CHARLOTTE, N.C. — The next owner of the Carolina Panthers will set the market for other NFL teams that might go up for sale in the next five years. The next owner likely will not live in Charlotte, even though the team probably will remain here for years because this is where the league wants it. The next owner might even not be among the half-dozen reported potential bidders.
These are things we know.
What we don’t know is who will be the next owner of the organization that founder Jerry Richardson put up for sale after the 2017 season amidst an NFL investigation into allegations of workplace misconduct ranging from sexual harassment to the use of a racial slur toward a former team scout.
We don’t know when the purchase will be completed, though nothing appears imminent. The bidding process, which league sources say hasn’t officially begun, could take months. Sources tell ESPN that the bidding likely will begin in March and could conclude by the May 21-23 spring meeting in Atlanta.
Richardson can accept or reject any bid, and the process could take several rounds of counter-bids before both sides reach an agreeable price.
Then three-quarters of the 32 owners must approve the sale, and that occurs after approval by the league’s finance committee.
The spring meetings might be an optimistic timeline for approval.

# Objective 1
Summarize the Panthers sale article in two sentences.
# Objective 2
Pick up the Panthers sale article after its last sentence and keep writing.
The lines after this point have no connection to the Panthers sale article.

# Information provided
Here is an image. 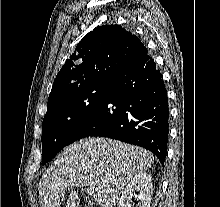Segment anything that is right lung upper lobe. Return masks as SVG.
<instances>
[{"label":"right lung upper lobe","mask_w":220,"mask_h":207,"mask_svg":"<svg viewBox=\"0 0 220 207\" xmlns=\"http://www.w3.org/2000/svg\"><path fill=\"white\" fill-rule=\"evenodd\" d=\"M147 53L141 40L121 26L97 27L83 37L62 66L48 102L84 86L109 82Z\"/></svg>","instance_id":"cb5924a9"}]
</instances>
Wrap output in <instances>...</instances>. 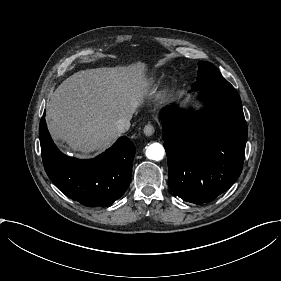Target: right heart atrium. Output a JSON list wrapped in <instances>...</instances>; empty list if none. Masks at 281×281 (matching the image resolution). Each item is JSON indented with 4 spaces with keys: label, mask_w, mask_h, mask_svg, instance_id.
Returning <instances> with one entry per match:
<instances>
[{
    "label": "right heart atrium",
    "mask_w": 281,
    "mask_h": 281,
    "mask_svg": "<svg viewBox=\"0 0 281 281\" xmlns=\"http://www.w3.org/2000/svg\"><path fill=\"white\" fill-rule=\"evenodd\" d=\"M125 115V110L123 105L119 101H115L109 113V118L111 120H119Z\"/></svg>",
    "instance_id": "1"
}]
</instances>
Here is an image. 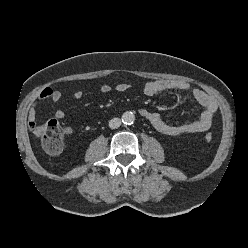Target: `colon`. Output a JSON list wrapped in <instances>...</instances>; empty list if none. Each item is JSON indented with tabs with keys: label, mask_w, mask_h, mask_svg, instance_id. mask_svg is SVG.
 I'll return each mask as SVG.
<instances>
[{
	"label": "colon",
	"mask_w": 248,
	"mask_h": 248,
	"mask_svg": "<svg viewBox=\"0 0 248 248\" xmlns=\"http://www.w3.org/2000/svg\"><path fill=\"white\" fill-rule=\"evenodd\" d=\"M34 134L40 139L42 147L49 154H59L64 147V135L60 124L56 120H49L41 126H38ZM206 142L212 140V134L207 133L204 136Z\"/></svg>",
	"instance_id": "5ec220e1"
}]
</instances>
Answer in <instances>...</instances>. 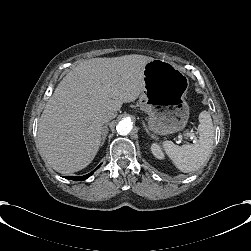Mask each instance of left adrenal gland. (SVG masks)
Wrapping results in <instances>:
<instances>
[{"mask_svg": "<svg viewBox=\"0 0 251 251\" xmlns=\"http://www.w3.org/2000/svg\"><path fill=\"white\" fill-rule=\"evenodd\" d=\"M142 123H143V125H145L144 122H142ZM150 136H151L152 138H154V139H157V137H156L155 135H153V134H151Z\"/></svg>", "mask_w": 251, "mask_h": 251, "instance_id": "1", "label": "left adrenal gland"}]
</instances>
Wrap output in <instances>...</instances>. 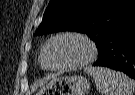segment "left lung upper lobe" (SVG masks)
Here are the masks:
<instances>
[{"label":"left lung upper lobe","instance_id":"left-lung-upper-lobe-1","mask_svg":"<svg viewBox=\"0 0 135 95\" xmlns=\"http://www.w3.org/2000/svg\"><path fill=\"white\" fill-rule=\"evenodd\" d=\"M134 18L135 0H51L35 35L76 31L87 34L99 49Z\"/></svg>","mask_w":135,"mask_h":95}]
</instances>
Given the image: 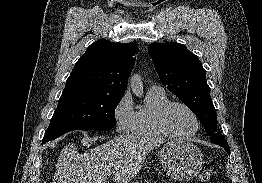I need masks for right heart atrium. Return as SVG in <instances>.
<instances>
[{
	"label": "right heart atrium",
	"instance_id": "obj_1",
	"mask_svg": "<svg viewBox=\"0 0 262 183\" xmlns=\"http://www.w3.org/2000/svg\"><path fill=\"white\" fill-rule=\"evenodd\" d=\"M135 113L131 95L126 92L113 109V118L118 133H129L132 131Z\"/></svg>",
	"mask_w": 262,
	"mask_h": 183
}]
</instances>
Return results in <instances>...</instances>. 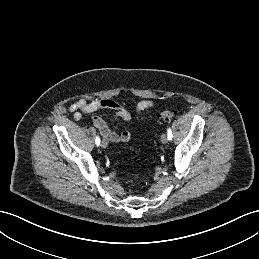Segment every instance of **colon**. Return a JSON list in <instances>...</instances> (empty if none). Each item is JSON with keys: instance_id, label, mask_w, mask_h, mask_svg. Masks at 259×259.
<instances>
[{"instance_id": "1", "label": "colon", "mask_w": 259, "mask_h": 259, "mask_svg": "<svg viewBox=\"0 0 259 259\" xmlns=\"http://www.w3.org/2000/svg\"><path fill=\"white\" fill-rule=\"evenodd\" d=\"M175 112L169 109L163 110L161 111L158 115H157V119L159 122L161 123H165L170 121L174 116H175ZM135 178L138 180H143V177L140 175H135Z\"/></svg>"}]
</instances>
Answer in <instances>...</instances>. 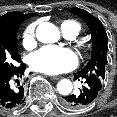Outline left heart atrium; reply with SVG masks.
<instances>
[{
  "label": "left heart atrium",
  "instance_id": "1",
  "mask_svg": "<svg viewBox=\"0 0 117 117\" xmlns=\"http://www.w3.org/2000/svg\"><path fill=\"white\" fill-rule=\"evenodd\" d=\"M29 63L35 71L56 75L73 69L77 57L70 49L45 46L31 55Z\"/></svg>",
  "mask_w": 117,
  "mask_h": 117
}]
</instances>
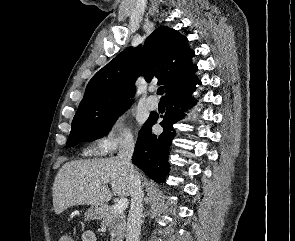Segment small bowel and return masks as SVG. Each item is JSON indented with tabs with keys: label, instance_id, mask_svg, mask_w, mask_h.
<instances>
[{
	"label": "small bowel",
	"instance_id": "1",
	"mask_svg": "<svg viewBox=\"0 0 295 241\" xmlns=\"http://www.w3.org/2000/svg\"><path fill=\"white\" fill-rule=\"evenodd\" d=\"M82 241H96L95 233L91 230H86L82 233ZM59 241H65V237L62 236Z\"/></svg>",
	"mask_w": 295,
	"mask_h": 241
}]
</instances>
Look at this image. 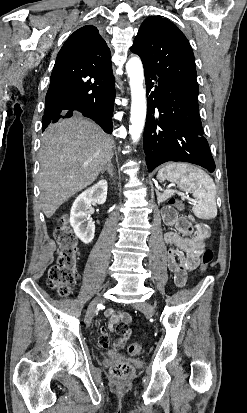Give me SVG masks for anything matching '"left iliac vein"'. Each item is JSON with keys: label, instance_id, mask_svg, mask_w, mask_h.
<instances>
[{"label": "left iliac vein", "instance_id": "1", "mask_svg": "<svg viewBox=\"0 0 247 413\" xmlns=\"http://www.w3.org/2000/svg\"><path fill=\"white\" fill-rule=\"evenodd\" d=\"M136 308L149 315H152L155 312V307L149 302L139 303L136 305Z\"/></svg>", "mask_w": 247, "mask_h": 413}]
</instances>
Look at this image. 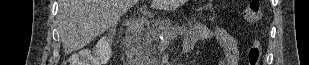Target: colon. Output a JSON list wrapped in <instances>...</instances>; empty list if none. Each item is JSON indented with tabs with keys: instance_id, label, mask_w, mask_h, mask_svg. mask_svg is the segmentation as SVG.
Masks as SVG:
<instances>
[{
	"instance_id": "5ec220e1",
	"label": "colon",
	"mask_w": 309,
	"mask_h": 65,
	"mask_svg": "<svg viewBox=\"0 0 309 65\" xmlns=\"http://www.w3.org/2000/svg\"><path fill=\"white\" fill-rule=\"evenodd\" d=\"M245 21L256 23L262 18V8L258 0H253L243 13ZM113 36L106 35L97 40L91 49H84L78 52L72 63L75 65H101L110 57L113 45ZM262 55V44L259 40H254L247 52V64L259 65Z\"/></svg>"
}]
</instances>
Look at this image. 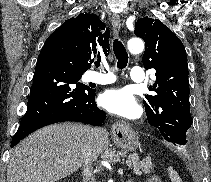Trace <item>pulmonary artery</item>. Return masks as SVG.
<instances>
[{"mask_svg": "<svg viewBox=\"0 0 211 182\" xmlns=\"http://www.w3.org/2000/svg\"><path fill=\"white\" fill-rule=\"evenodd\" d=\"M131 78L133 81L143 82L145 78L143 68L140 66L133 67L131 70ZM89 80L98 84H107L113 82L115 80V76L109 71L106 73L93 72L89 76Z\"/></svg>", "mask_w": 211, "mask_h": 182, "instance_id": "e3ab8cb5", "label": "pulmonary artery"}]
</instances>
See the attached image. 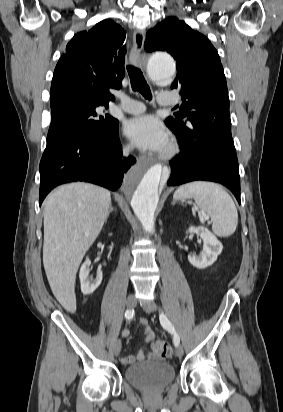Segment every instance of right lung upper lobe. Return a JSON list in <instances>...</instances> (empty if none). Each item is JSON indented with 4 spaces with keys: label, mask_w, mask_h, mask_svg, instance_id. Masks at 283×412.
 I'll return each instance as SVG.
<instances>
[{
    "label": "right lung upper lobe",
    "mask_w": 283,
    "mask_h": 412,
    "mask_svg": "<svg viewBox=\"0 0 283 412\" xmlns=\"http://www.w3.org/2000/svg\"><path fill=\"white\" fill-rule=\"evenodd\" d=\"M126 32L114 21L104 20L90 31L76 34L54 71L51 115H60L77 103L108 106L111 89H120L124 77Z\"/></svg>",
    "instance_id": "right-lung-upper-lobe-1"
}]
</instances>
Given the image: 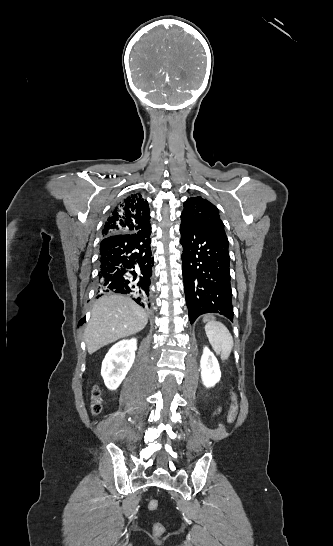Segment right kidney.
<instances>
[{"label":"right kidney","instance_id":"1","mask_svg":"<svg viewBox=\"0 0 333 546\" xmlns=\"http://www.w3.org/2000/svg\"><path fill=\"white\" fill-rule=\"evenodd\" d=\"M137 340H122L106 354L101 368V375L109 390H115L125 378L135 359Z\"/></svg>","mask_w":333,"mask_h":546}]
</instances>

# Exercise answer 1
Founder Jerry Richardson put the Carolina Panthers up for sale after the 2017 season amid an NFL investigation into workplace misconduct allegations, and the still-unknown next owner will set the market for other NFL teams that might be sold in the next five years. Bidding likely will begin in March and could conclude by the May 21-23 spring meeting in Atlanta, after which the league's finance committee and then three-quarters of the 32 owners must approve the sale.

# Exercise answer 2
The Buffalo Bills, the last NFL team sold, went on the market following the March 25, 2014, death of owner Ralph Wilson. The sale, for an NFL-record $1.4 billion, didn’t get approval from the finance committee until September and wasn’t finalized by owners until Oct. 8.
In other words, this is a lengthy process just like the sale of any corporation.
The Panthers have been valued at $2.3 billion, according to Forbes. They could be sold for that or more. They also could be sold for less — maybe considerably less.
It all depends on how many legitimate bidders there are to drive up the price. As it is now, there are only two real bidders: David Tepper and Ben Navarro.
Among the potential bidders reported so far, Tepper, the Pittsburgh Steelers‘ minority owner, appears to be the most solid in terms of having the capital to put up the required 30 percent of the selling price. If the team were to sell for $2.3 billion, that means $690 million up front.
Tepper, the founder of the global hedge fund firm Appaloosa Management, has a net worth of $11 billion, according to Forbes. He currently owns 5 percent of the Steelers. He caused an estimated $120 million tax loss for the state of New Jersey when he moved from there to Florida in 2016.
NFL executives have wondered if Tepper will open the floodgates or be a disciplined investor if he wins. The Panthers spent $198 million on the team in 2017, the second-most (the Lions spent $204 million) in the league, according to numbers released Monday by the NFLPA.
Because there appears to be a lack of other solid bidders, Tepper is the front-runner — at least for now.
Navarro, the founder of Charleston, South Carolina-based Sherman Financial Group LLC, was reported first by the Charlotte Observer as a potential Panthers bidder. He has a net worth of $3 billion, but sources tell ESPN that his assets are liquid enough to satisfy the 30 percent outlay.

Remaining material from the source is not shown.